Within the entries that follow, show each line where the word "Gömme" occurs.
[Supplied entries — start]
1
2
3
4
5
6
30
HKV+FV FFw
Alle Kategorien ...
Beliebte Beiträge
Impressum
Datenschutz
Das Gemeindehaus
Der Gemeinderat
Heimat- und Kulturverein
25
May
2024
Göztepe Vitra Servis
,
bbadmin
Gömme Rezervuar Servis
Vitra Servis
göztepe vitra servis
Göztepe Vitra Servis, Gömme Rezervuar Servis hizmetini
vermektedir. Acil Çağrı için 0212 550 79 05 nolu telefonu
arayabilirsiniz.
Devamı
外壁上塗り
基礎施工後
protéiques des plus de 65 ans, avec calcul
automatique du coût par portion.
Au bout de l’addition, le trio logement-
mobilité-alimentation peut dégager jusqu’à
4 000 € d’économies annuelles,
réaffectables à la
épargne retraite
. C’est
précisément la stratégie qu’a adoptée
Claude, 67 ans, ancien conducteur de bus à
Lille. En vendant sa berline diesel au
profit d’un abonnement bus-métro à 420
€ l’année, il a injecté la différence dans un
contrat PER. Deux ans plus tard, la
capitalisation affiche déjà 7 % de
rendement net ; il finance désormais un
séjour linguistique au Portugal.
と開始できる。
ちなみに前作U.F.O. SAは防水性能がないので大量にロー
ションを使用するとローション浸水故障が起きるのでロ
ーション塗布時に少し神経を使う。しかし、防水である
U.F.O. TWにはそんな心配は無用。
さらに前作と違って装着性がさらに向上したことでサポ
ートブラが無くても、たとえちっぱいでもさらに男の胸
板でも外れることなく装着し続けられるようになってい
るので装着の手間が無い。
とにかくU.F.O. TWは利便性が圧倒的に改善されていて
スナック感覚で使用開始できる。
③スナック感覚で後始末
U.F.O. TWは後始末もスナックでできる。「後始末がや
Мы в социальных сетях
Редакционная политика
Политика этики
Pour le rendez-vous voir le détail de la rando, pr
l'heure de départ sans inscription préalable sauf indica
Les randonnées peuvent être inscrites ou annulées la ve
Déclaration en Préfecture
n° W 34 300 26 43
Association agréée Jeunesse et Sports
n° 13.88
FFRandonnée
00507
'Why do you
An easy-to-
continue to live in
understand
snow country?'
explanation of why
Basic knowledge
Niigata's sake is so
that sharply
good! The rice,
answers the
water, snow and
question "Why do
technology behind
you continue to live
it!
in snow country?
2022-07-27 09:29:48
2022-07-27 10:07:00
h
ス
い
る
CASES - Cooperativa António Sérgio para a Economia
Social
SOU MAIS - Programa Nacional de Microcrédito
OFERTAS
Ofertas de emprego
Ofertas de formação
[Supplied entries — finish]
_Answer for the task_.
Gömme Rezervuar Servis
Göztepe Vitra Servis, Gömme Rezervuar Servis hizmetini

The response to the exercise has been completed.